(Dataset rows)
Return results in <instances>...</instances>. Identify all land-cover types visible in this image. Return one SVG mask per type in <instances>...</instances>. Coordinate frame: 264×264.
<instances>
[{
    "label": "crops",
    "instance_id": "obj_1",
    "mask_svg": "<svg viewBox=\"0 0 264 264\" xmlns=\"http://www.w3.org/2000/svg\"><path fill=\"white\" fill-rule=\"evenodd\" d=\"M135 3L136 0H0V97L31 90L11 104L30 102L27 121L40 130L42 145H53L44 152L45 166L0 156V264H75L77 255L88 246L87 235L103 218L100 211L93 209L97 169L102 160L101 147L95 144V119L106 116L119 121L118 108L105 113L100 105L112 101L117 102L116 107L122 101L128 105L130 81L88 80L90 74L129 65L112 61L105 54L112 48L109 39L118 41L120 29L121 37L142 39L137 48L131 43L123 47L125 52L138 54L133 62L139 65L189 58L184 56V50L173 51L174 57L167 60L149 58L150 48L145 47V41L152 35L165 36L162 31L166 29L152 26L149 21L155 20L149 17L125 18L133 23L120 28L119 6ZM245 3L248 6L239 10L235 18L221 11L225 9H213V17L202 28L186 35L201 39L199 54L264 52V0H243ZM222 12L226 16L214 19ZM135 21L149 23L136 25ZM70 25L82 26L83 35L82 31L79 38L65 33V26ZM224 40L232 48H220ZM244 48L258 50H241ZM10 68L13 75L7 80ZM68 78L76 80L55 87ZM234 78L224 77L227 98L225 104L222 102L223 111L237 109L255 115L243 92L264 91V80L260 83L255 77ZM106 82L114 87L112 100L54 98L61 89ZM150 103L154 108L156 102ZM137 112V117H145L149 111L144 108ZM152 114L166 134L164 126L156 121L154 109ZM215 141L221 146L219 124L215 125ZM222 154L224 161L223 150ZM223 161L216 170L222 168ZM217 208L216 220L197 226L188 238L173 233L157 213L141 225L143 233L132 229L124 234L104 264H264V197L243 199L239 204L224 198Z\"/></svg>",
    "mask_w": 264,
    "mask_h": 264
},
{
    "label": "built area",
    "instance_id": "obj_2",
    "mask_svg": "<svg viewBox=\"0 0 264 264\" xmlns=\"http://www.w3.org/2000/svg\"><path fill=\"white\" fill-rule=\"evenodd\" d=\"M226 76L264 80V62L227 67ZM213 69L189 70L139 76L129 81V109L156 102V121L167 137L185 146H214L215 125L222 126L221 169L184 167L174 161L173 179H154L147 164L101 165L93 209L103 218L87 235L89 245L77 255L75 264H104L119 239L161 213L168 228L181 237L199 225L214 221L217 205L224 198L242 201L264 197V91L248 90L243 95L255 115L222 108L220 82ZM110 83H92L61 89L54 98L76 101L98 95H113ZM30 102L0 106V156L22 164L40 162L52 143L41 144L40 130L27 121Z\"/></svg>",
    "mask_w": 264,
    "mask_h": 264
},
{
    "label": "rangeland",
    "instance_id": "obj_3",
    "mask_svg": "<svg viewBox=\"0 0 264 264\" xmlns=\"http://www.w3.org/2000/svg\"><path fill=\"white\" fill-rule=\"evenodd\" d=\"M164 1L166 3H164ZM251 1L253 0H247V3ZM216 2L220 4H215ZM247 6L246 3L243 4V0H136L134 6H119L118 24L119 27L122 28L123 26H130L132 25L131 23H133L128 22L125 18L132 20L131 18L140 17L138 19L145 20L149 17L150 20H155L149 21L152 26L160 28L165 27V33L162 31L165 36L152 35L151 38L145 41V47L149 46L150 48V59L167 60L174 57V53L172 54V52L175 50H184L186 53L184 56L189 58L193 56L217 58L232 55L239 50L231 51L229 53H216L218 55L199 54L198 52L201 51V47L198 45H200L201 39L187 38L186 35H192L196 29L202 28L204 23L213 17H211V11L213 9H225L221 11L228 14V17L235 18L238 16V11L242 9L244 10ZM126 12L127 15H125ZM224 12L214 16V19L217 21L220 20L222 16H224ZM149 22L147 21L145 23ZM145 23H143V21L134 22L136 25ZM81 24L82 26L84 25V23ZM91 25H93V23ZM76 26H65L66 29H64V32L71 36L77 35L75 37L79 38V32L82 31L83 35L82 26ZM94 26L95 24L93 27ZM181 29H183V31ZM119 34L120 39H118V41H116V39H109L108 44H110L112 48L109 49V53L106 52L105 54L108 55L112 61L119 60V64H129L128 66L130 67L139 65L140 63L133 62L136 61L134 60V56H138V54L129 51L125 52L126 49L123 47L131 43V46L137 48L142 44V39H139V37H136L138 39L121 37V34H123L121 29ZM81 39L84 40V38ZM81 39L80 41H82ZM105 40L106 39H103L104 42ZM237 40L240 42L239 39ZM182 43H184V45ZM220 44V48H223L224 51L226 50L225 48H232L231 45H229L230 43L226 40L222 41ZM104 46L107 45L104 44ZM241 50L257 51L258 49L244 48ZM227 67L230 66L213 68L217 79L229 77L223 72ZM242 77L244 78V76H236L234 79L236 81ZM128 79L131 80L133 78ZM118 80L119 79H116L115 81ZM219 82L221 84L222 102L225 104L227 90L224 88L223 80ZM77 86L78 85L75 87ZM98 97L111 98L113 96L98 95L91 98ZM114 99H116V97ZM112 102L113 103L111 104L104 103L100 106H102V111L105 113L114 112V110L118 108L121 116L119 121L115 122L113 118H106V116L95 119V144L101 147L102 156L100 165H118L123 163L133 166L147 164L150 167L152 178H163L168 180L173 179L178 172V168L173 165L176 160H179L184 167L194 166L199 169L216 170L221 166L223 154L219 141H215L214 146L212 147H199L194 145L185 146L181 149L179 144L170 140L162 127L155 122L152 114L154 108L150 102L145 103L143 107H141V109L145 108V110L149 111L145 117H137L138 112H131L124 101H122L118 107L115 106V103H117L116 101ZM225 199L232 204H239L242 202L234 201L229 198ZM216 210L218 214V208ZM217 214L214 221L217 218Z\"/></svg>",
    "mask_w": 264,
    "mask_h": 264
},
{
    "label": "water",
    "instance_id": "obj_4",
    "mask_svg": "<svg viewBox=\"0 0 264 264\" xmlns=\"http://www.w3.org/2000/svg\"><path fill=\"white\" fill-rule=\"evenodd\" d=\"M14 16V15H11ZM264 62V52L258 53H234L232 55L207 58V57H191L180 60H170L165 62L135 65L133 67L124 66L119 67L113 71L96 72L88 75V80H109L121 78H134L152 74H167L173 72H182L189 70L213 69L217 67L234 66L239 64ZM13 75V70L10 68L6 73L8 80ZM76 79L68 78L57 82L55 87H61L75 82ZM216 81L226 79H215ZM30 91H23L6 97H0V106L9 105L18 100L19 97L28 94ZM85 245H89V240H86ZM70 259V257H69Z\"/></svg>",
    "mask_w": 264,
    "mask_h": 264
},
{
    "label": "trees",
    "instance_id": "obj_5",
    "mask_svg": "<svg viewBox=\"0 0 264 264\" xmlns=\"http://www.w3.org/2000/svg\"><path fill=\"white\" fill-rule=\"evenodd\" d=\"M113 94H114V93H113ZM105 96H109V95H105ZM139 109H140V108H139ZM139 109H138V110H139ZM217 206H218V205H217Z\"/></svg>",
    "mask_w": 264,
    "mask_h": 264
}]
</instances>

**EXERCISE INSTRUCTIONS:**
Identify every line in the entries above that contains the string "label", and copy each of those lines in full.

**RESULT FOR THIS TASK:**
    "label": "crops",
    "label": "built area",
    "label": "rangeland",
    "label": "water",
    "label": "trees",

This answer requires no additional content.